There was a time when I used to spend obscene amounts of money on books. Books are pretty gnarly things. Words on paper that take me to another world and make me miss train stations.
Unfortunately, I’m in a country that deems it perfectly reasonable to dub movies and translate everything into Russian because God forbid they fucking learn a different language (Sorry, that was just me being a bit tired of living here for almost a decade.) This means that if I want good books to read, I’ll have to haul them from Malaysia once a year and pray that I don’t have to pay for excess baggage (which also takes up obscene amounts of money.)
This also means that I have to trudge through the dumpster that is the World Wide Web for good things to read once I run out of books. I’m like that homeless guy with a trolley, except that he collects old tins and I score myself some sweet blogs.

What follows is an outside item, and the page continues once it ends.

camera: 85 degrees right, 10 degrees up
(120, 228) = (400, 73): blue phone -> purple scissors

Good blogs are not easy to find, and sometimes it’s not the first post you read that gets you hooked. This is what today’s post is all about: THE one that got me thinking, “I’ve got to start from the very beginning!”

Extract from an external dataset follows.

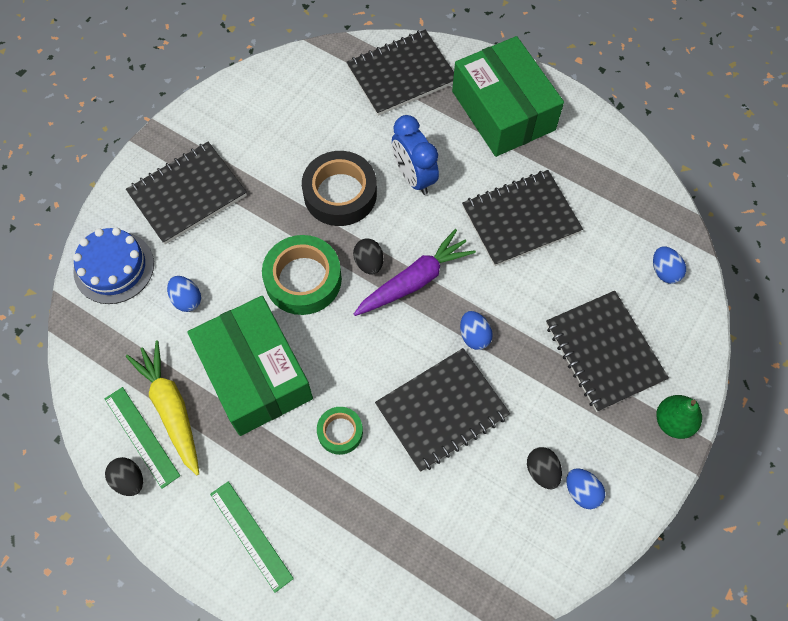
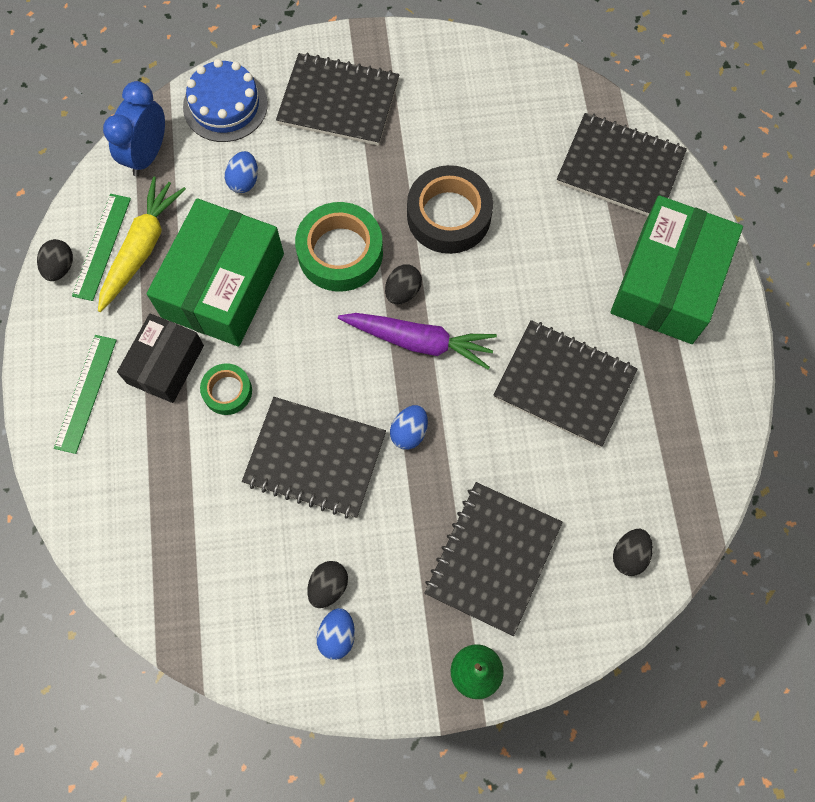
camera: 50 degrees right, 5 degrees up
(280, 460) = (165, 364): none -> black box
(414, 177) = (522, 261): blue clock -> blue clock (147, 155)
(664, 271) = (629, 555): blue egg -> black egg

1. Poor Stupid Cat – Books of Adam
This guy is precious. Not only does he write awesomely, he draws well too. Sure, illustrations may not matter to some of you, but if you’re anything like Gaston from Beauty and the Beast, you’ll appreciate the pictures. Heck, if you have something resembling sight, you’ll appreciate the pictures.

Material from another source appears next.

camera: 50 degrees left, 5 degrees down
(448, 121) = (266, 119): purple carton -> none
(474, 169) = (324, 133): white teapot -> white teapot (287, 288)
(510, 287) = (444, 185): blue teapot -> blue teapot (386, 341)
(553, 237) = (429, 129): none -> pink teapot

Why did this post do it for me? If you can make something as dull as a cat drinking anti-freeze funny, there’s no way I’m not going to be loyal.
2. The Immaturist’s Guide to Birdwatching – The Sneeze
I found this blog when in a moment of desperation, I Googled “funny blogs.” What can I say? It was one of those days when I even read the hell out of the milk carton.
I’m not the most mature of people; I still find Uranus funny, and I still giggle when I listen to Blink-182’s live album. Needless to say, when I found a blog with pictures of swallows and tits that I didn’t have to close as soon as someone walked into the room, I was excited.
Sadly, the writer doesn’t blog anymore, but there’s a whole pile of posts that are wildly entertaining, especially the Steve, Don’t Eat It! series.
3. My Damaged Penis – Yossarian Lives
I came across this one when I was studying for my Public Health and Healthcare exams, which was basically a pointless paper on how to issue medical certificates for Russians (ADD moment: for a country that dishes out prescription drugs like candy, they sure are stingy with sick days.)
It all started out with a Mathorgasmics post, which featured an equation so well worked out that I only WISHED I had math questions like that for my A-Levels. I know I would’ve done so much better. While that post was all good and fun, it was the tale of a penile injury that sucked me in. I’m pretty sure it was the picture of the poor phallus, but I like to believe that I’m not shallow and will go with the “He’s been writing entertaining things consistently, why the hell wouldn’t I keep reading?” angle.
4. How to Lose Male Friends and Fatten Your Hooha – Aiming Low
I can’t be sure, but I’m almost certain that the discovery of this page was a result of some frenzied Stumbling (you know Stumble Upon, right?)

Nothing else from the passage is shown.